_Exercise requirements_:
Gather every line below that contains the word "values", and copy each one unchanged.

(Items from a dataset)
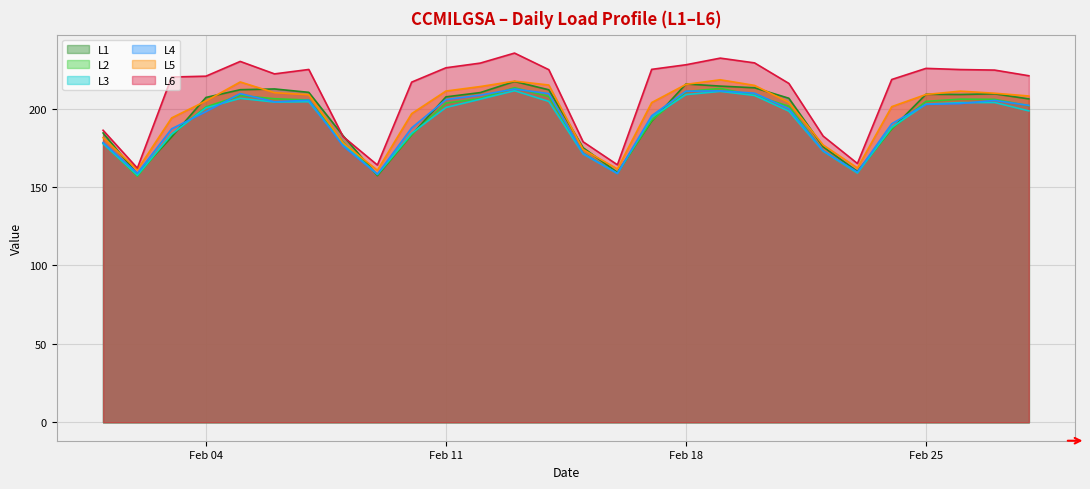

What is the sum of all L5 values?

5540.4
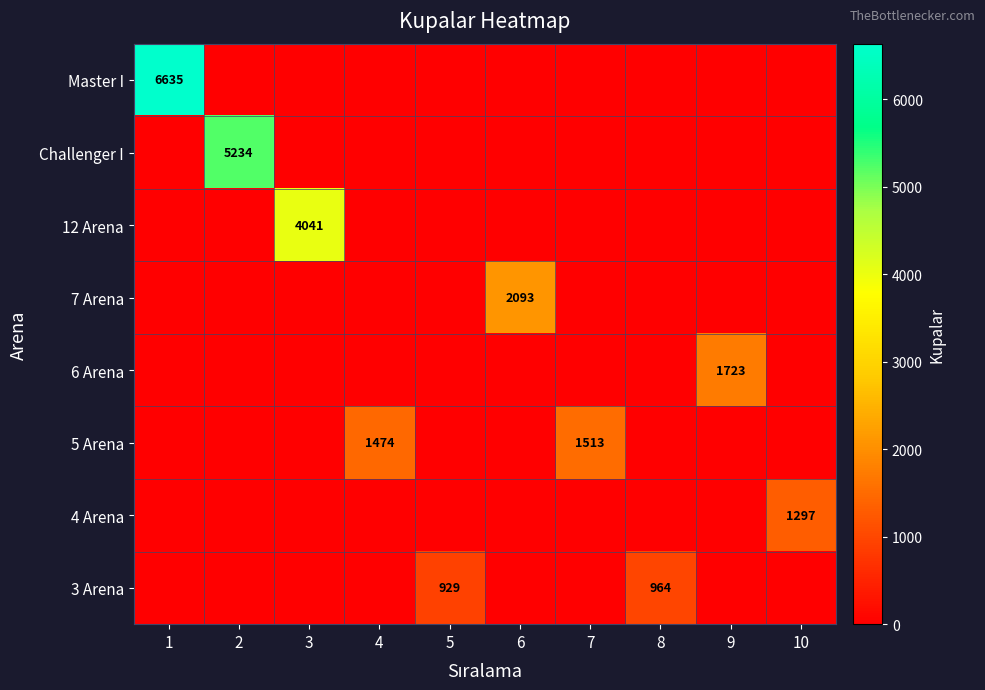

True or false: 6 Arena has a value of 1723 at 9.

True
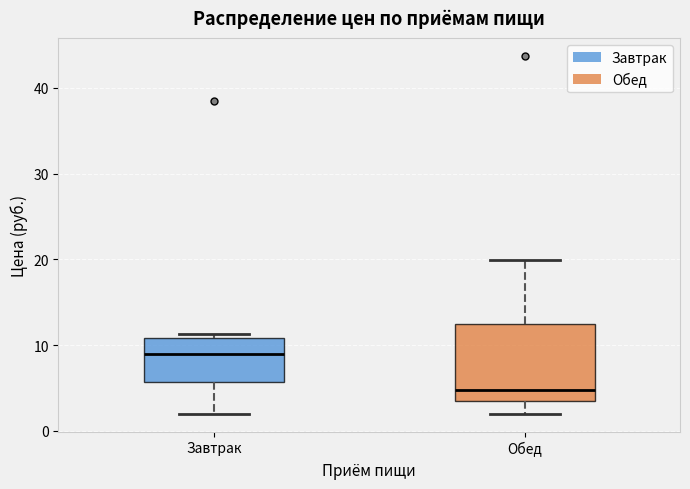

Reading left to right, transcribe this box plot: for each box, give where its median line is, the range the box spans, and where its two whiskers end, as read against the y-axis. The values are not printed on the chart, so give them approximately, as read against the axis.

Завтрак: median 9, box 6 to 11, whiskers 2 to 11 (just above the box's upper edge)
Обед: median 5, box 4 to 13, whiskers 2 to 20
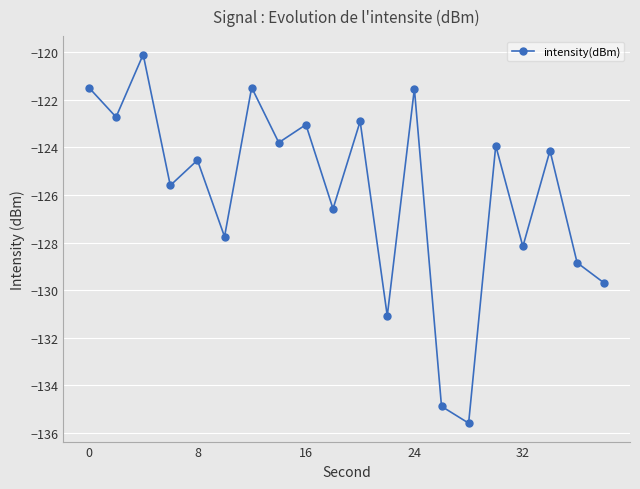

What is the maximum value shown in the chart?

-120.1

_Expected answer_:
What is the sum of all L5 values?
Reading left to right, transcribe this box plot: for each box, give where its median line is, the range the box spans, and where its two whiskers end, as read against the y-axis. The values are not printed on the chart, so give them approximately, as read against the axis.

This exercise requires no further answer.